Reflecting on her experience now, Sam says that having a doula made a huge difference.

"I'd hoped for a home birth, but as I went into labour before 37 weeks I needed to go into hospital.

"The first doctor who attended me was keen to get me hooked up to a drip straight away to get things moving, but through discussion with my doula, and after having ensured the baby was not in distress, we decided to wait for the labour to progress on its own," she explains. 

Sam says that her doula, Karen, was a godsend. "Karen was wonderful when it came to labouring. She suggested changing position or using the shower and putting hands on pressure to help relieve pains," she recalls.  

"She also enabled my husband to be a better birth partner by telling him to do things that he wouldn't necessarily have thought of otherwise."


Crucially, Karen also helped Sam to make decisions about the medical intervention that was offered. "I felt empowered by her presence and was clear about my choices. I am sure that without her I wouldn't have felt as confident rejecting medical intervention," she says

In Sam's case, the results speak for themselves: "I got the natural birth I had missed out on first time round," she says.

The role doulas play has been performed since ancient times. In fact, Lucretia McCarthy, a doula and mother of two says women have been supporting each other in birth for millennia.

Having said that, professional doulas are a more recent phenomenon. The term doula was coined in the 70s - it means 'woman servant or caregiver' in Greek - but they have only really become popular in the last decade.

Lucretia thinks that this is because social media and parenting forums have allowed women to share their birth experiences more widely.

So what does a typical day in the life of a doula look like?

"I spend some of the day visiting clients who are pregnant. I like to spend time with the mother and her partner discussing birth plans, hospital policy, what normal birth looks like and birth choices," Lucretia says.

"I can be called to a birth at any time. Usually I would go to a woman as soon as labour starts and support her at home for as long as she feels comfortable before going with her to the hospital."

From this point onwards, the doula stays with the mum until after the birth. 

"I usually stay until the mother and baby have settled," says Lucretia.

The doulas work isn't over with the birth of the baby - Lucretia says that the postnatal period is very important too.

"We debrief the birth and go over any questions that they might have. I also help with the common challenges such as breastfeeding, sleeping - or lack of - and anything else that comes up."

It is certainly a hands-on role. But since doulas do not get involved with the medical side of birth they don't require any formal qualifications - there are lots of training courses available though.

"For me personally, although the training I did was amazing, I've learned more from the women I've worked with along the way," says Lucretia.

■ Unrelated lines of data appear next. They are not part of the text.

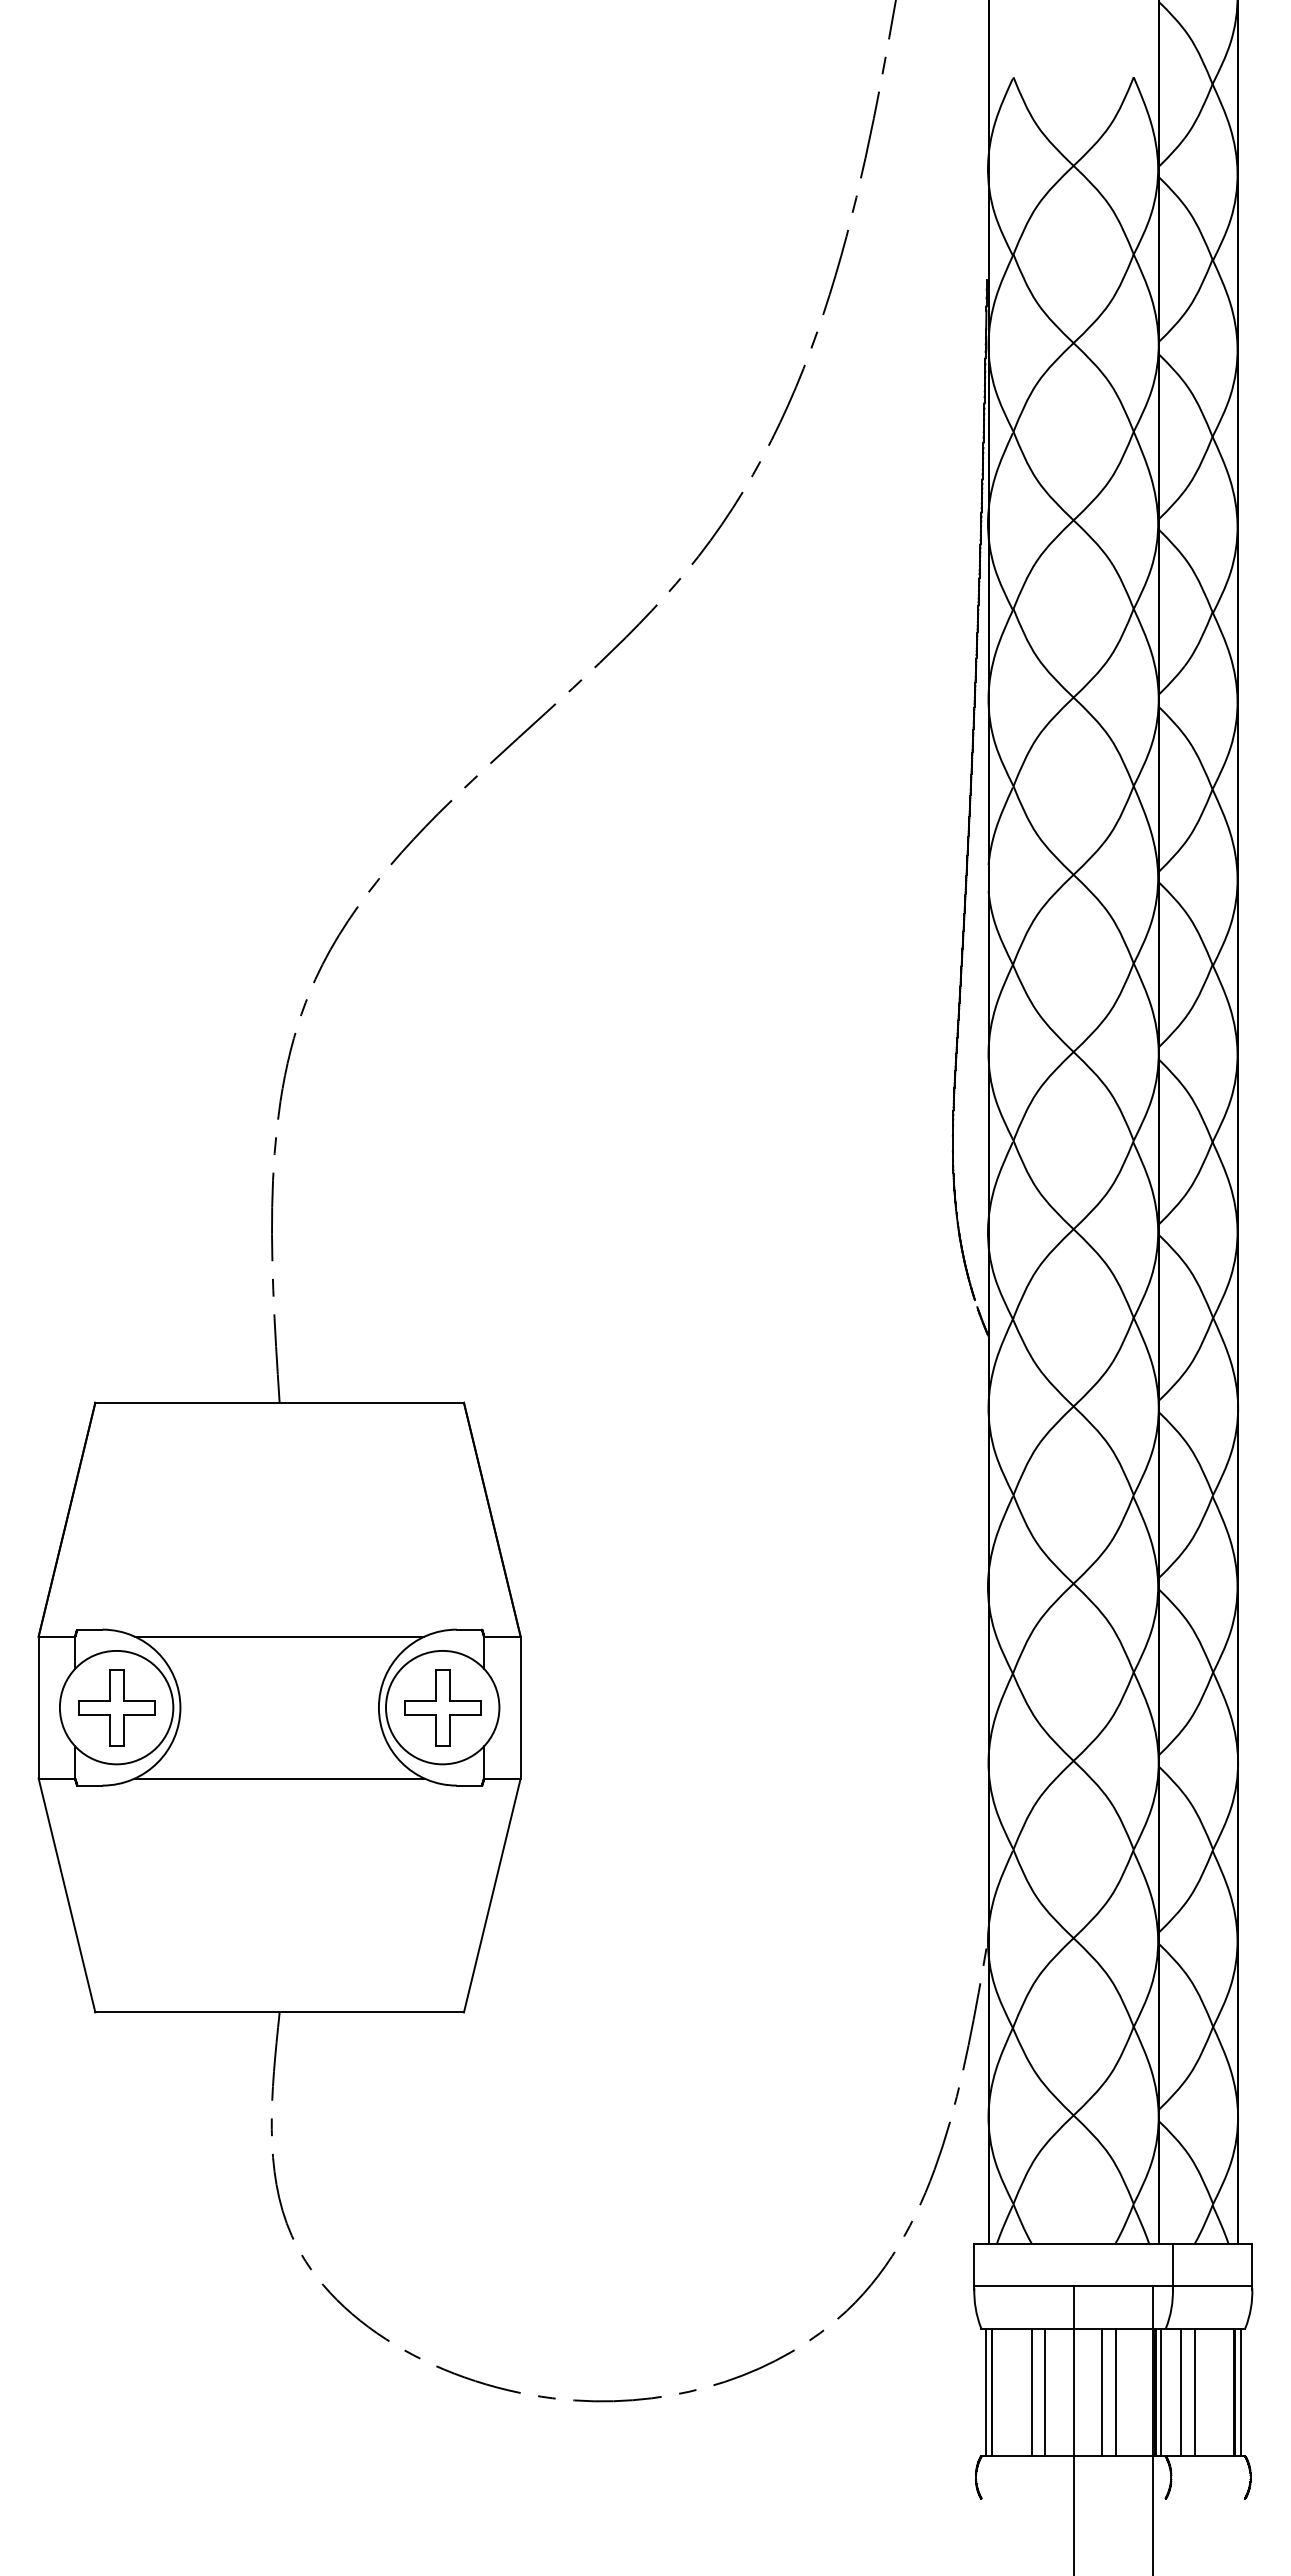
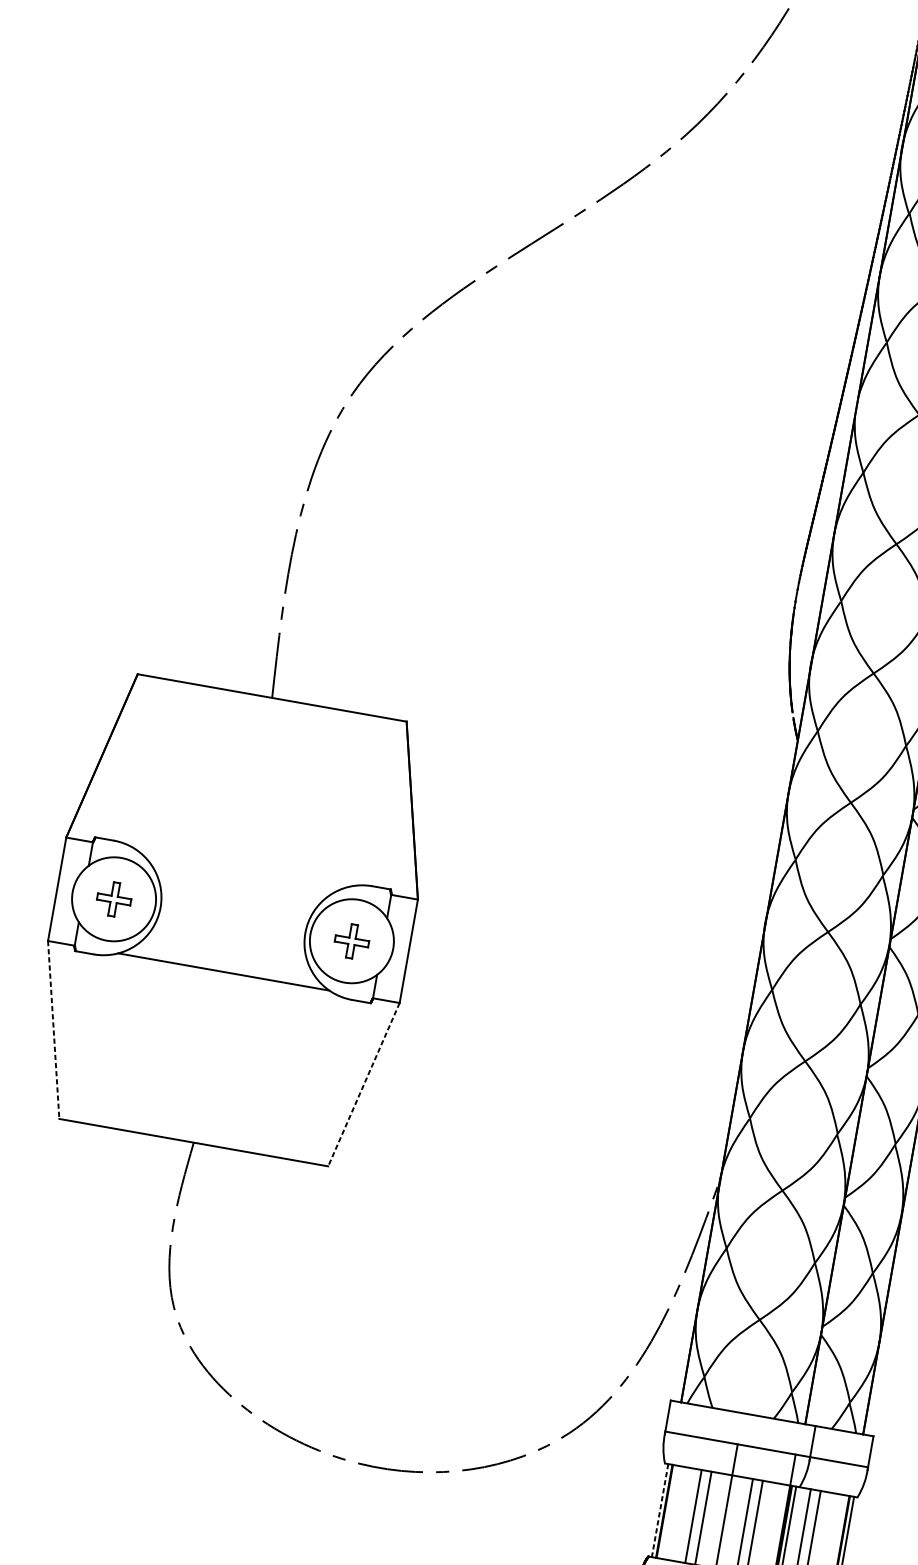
line: (279, 1636) -> (242, 868), removed
part: (116, 1707) -> (113, 899), size x0.6
part: (442, 1707) -> (351, 941), size x0.6
line: (67, 1895) -> (54, 1030), solid -> dashed
line: (492, 1895) -> (364, 1084), solid -> dashed
line: (985, 2392) -> (659, 1510), solid -> dashed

While it may appear that the doula is just present to support the mother to be, a big part of her role is supporting her partner, as Kylie, a mother of two, explains.

"I liked the idea of having someone who would advocate on my behalf and stand up for my wishes, but who would also support [my partner] Dave during the labour.

"Dave also liked the idea because he admitted that it had been really hard to watch me go through my first labour and delivery, and he thought that having someone there to support both of us would help take the pressure off him in the case of a long labour."

Having a doula worked so well for the couple that both Kylie and Dave have started recommending them to other parents-to-be.

"Our doula was a tremendous support to Dave and I both physically and emotionally," says Kylie.

"I doubt I would have come away feeling as good about that labour and delivery experience if she hadn't been there."